Anxiety. anxiety. anxiety.
I thought I dealt with this weeks ago? I thought I overcame it. I thought I was doing alright. I thought I wrote a blog post about all the happy things I was learning after overcoming it with God's help..
Mental Exhaustion. It weights heavy, almost too burdensome. Next, physical exhaustion, because this kind of heaviness isn't something our bodies are wired to carry. I must've really thought that I overcame it, all in my own power. Blood and toil. I must've really thought that, because as soon as I began to get anxious over all that was happening, I looked at myself. But the truth is, I must've forgotten that it wasn't my own doing, because I sure didn't overcome it last time with my own strength.
How could I have forgotten?
How could I have forgotten?
It was a strength that came from the Lord. I overcame it with the Lord's help, but overtime the lines began to blur and I looked down at my hands to give myself the glory. But, the humbling reality is that, when I try to place myself where God should stand, all I get is the fruitless work of man. Utterly pointless. So in this moment (and all the other moments), I come before God, humbling myself and asking for His forgiveness - because it was not my doing, but His.
Who am I apart from God?
Stress? Stress is natural (especially when you have a joyful two 15 page papers to write and have absolutely no idea what to write about). But when that stress slowly and subtly translates into anxiousness and worries, that's when we have to draw the line. Why? Because God calls us to never be anxious about anything, and to live according to the Spirit (Some reference points: Romans 8:1-13, Galatians 5:25, Ephesians 4: 23-24).

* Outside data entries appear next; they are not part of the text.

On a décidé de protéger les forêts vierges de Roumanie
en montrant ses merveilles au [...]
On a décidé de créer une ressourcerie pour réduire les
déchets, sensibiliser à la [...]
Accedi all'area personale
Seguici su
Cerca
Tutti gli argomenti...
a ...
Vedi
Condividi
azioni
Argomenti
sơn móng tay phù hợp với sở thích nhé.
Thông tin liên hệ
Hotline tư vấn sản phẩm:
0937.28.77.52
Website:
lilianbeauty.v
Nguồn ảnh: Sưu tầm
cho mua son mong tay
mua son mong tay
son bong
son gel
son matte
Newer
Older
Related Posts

But the thing is, God doesn't just leave us hanging - He's there to personally give you the peace. Isn't He just so amazing?!?!
Peace, which is one out of the nine fruit of the spirit (love, joy, peace, patience, kindness, goodness, faith, gentleness, and self control) - and means that when we are living according to the Spirit, we will yield these fruits - but as we remain in Christ.

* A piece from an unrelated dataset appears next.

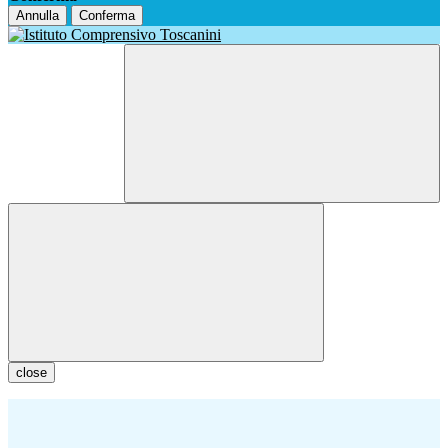
Annulla
Conferma
close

But do you hear me? Rebecca, are you listening? We cannot be living in this peace that God promises when we are try to do things in our power, in our way. Haven't you heard that being a follower of Christ means surrendering yourself for Him? But isn't this so freeing? We don't have carry all this load; we don't have to trust our provision. We are called to trust the Lord in everything, in all circumstances, in all life's stresses. But maybe, just maybe Jesus's authoritative voice just isn't doing it for you, then in that case, let's look at this in a different angle:
This verse is strangely comforting, because why do we allow ourselves to get so caught up with everything in this world, when we created to have our eyes set on something grander - something (that should be) much more consuming than our stress or anxiousness. What do we earn by stressing over such things anyways (Matthew 6:25-34)? I mean, my conviction was that if we are supposedly free from our sins, then why do we still chain ourselves to our worldly affairs? Sometimes, surrendering to God, looks like this: choosing to fill ourselves with God's word to fight the fleshiness, leaning on God's strength to overrule our lives, rather than us taking control of it. To me, that's what surrendering to the Lord has been looking like lately, and I've been awfully failing, because every time I am tempted to rely on myself. I've been learning to remain in God and to remain in Him and to constantly remain in Him. And yes, my dear readers, it will take time to reap those spiritual fruits. And yes, it's not instinctive to live by the Spirit. But yes, when I chose to accept Jesus Christ into my life, I also chose to deny myself to follow Him.
And it's pretty sad that it took 3 weeks of having strep throat for me to realize that I wasn't giving God the ownership He needs in my life lately..But hey, it caught my attention.
Prayers that we all will be able to examine our hearts and lives, and see the areas where we must give God the ownership of them. I love you all. Talk to you soon.